In the function get(), the parameter model_type is obtained from the model.config.model_type attribute. For example, for the model facebook/opt-125m, the model_type is opt. See config.json. When the model_type field is not defined, the model.config.architecture[0] is assigned as the model_type.

2. Creating Configurations with Advanced Options#

The template system supports various quantization options including algorithms, KV cache, attention schemes, layer-wise quantization and exclude_layers, etc.

from quark.torch import LLMTemplate

# Get a specific template
llama_template = LLMTemplate.get("llama")

# Create configuration with multiple options
config = llama_template.get_config(
    scheme="int4_wo_128",          # Global quantization scheme
    algorithm="awq",               # Quantization algorithm
    kv_cache_scheme="fp8",         # KV cache quantization
    min_kv_scale=1.0,              # Minimum value of KV Cache scale
    attention_scheme="fp8",        # Attention quantization
    layer_config={                 # Layer-specific configurations
        "*.mlp.gate_proj": "mxfp4",
        "*.mlp.up_proj": "mxfp4",
        "*.mlp.down_proj": "mxfp4"
    },
    layer_type_config={            # Layer type configurations
        nn.LayerNorm: "fp8"
    },
    exclude_layers=["lm_head"]      # Exclude layers from quantization
)

Notes:

  • KV cache quantization is only supported for fp8 now.

  • The minimum value of KV Cache scale is 1.0.

  • Attention quantization is only supported for fp8 now.

  • Algorithm is supported for awq, gptq, smoothquant, autosmoothquant and rotation.

  • Layer-wise and layer-type-wise are supported all the quantization schemes.

  • Layer-wise and layer-type-wise configurations can override global schemes.

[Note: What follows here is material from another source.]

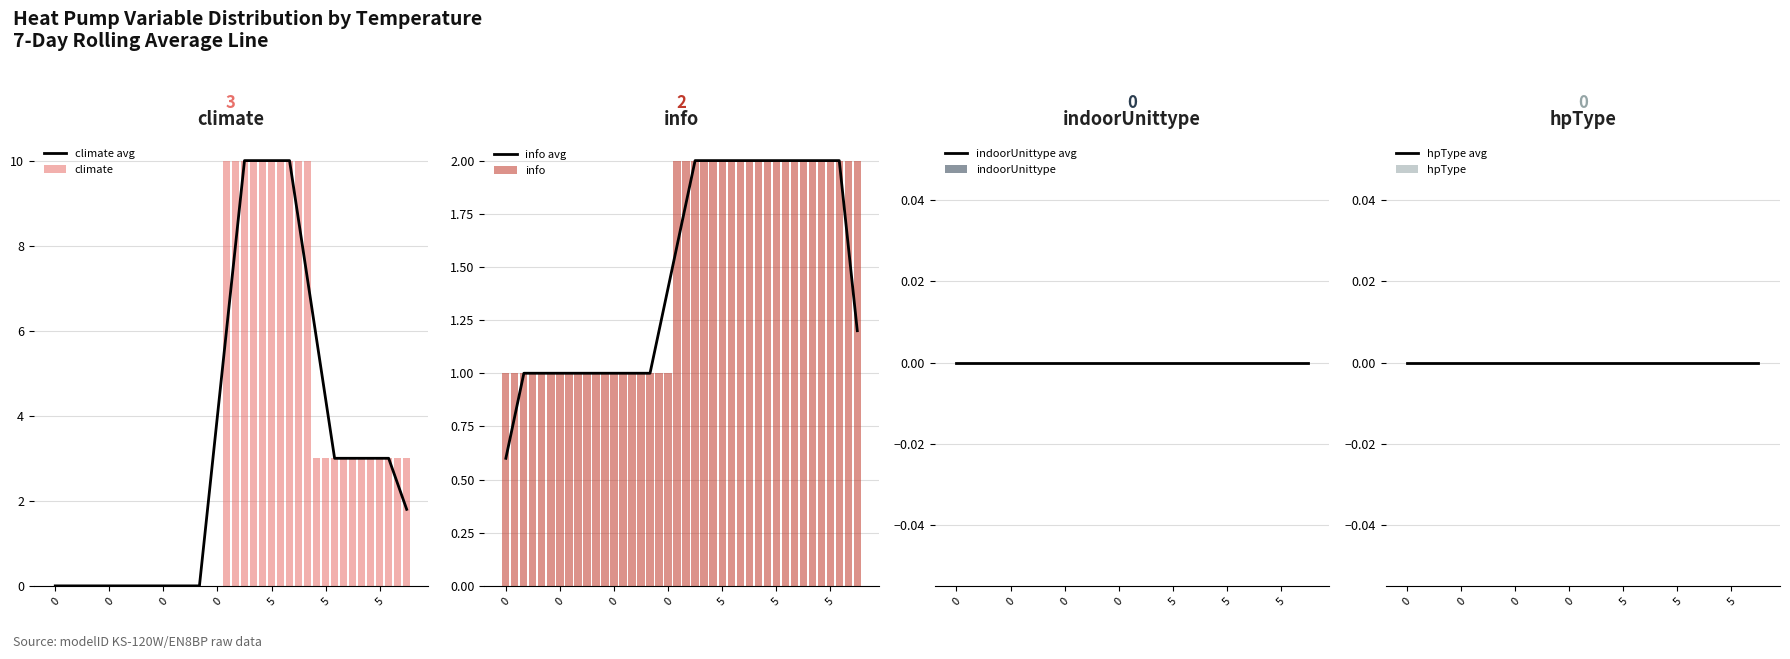

What is the sum of all info values?

61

3. Creating New Templates#

You can create a new model’s template by subclassing LLMTemplate and its quantization configuration. Take moonshotai/Kimi-K2-Instruct as an example:

from quark.torch import LLMTemplate

# Create a new template
template = LLMTemplate(
  model_type="kimi_k2",
  kv_layer_name=["*kv_b_proj"],
  exclude_layers=["lm_head"]
)

# Register the template to LLMTemplate class (optional, if you want to use the template in other places)
LLMTemplate.register_template(template)

# Get the template
template = LLMTemplate.get("kimi_k2")

# Create a configuration
config = template.get_config(
    scheme="fp8",
    kv_cache_scheme="fp8"
)

4. Registering Custom Schemes#

You can register custom quantization schemes for use with templates:

from quark.torch.quantization.config.config import Int8PerTensorSpec, QuantizationConfig
from quark.torch import LLMTemplate

# Create custom quantization specification
quant_spec = Int8PerTensorSpec(
    observer_method="min_max",
    symmetric=True,
    scale_type="float",
    round_method="half_even",
    is_dynamic=False
).to_quantization_spec()

# Create and register custom scheme
global_config = QuantizationConfig(weight=quant_spec)
LLMTemplate.register_scheme("custom_int8_wo", config=global_config)

# Get a specific template
llama_template = LLMTemplate.get("llama")

# Use custom scheme
config = llama_template.get_config(scheme="custom_int8_wo")

The template-based configuration system provides a streamlined way to set up quantization for LLMs while maintaining flexibility for customization. It handles common patterns and configurations automatically while allowing for specific adjustments when needed.